LISTED ENTRIES:
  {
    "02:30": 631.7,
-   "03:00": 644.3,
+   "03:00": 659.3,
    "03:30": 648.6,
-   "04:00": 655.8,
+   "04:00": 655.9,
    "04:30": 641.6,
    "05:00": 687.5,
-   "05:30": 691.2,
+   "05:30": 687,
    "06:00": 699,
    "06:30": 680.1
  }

--

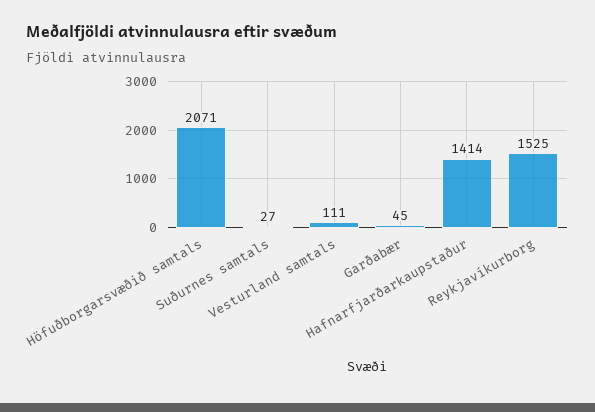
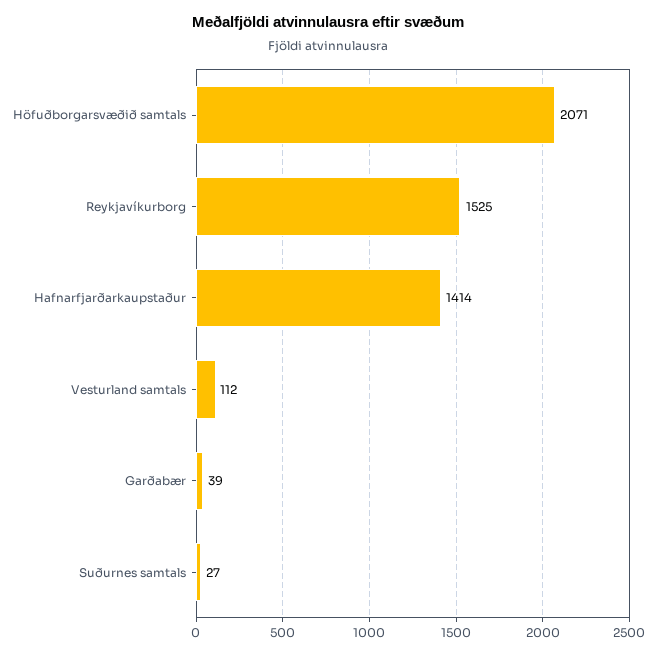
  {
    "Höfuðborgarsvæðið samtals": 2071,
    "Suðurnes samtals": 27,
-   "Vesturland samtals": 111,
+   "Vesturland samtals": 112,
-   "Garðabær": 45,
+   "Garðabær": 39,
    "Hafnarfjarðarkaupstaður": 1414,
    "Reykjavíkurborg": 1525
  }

DIRECTIONS FOR THIS TASK:
Your response should contain each line of the listing in which the word "Vesturland" occurs.

RESPONSE BOX:
-   "Vesturland samtals": 111,
+   "Vesturland samtals": 112,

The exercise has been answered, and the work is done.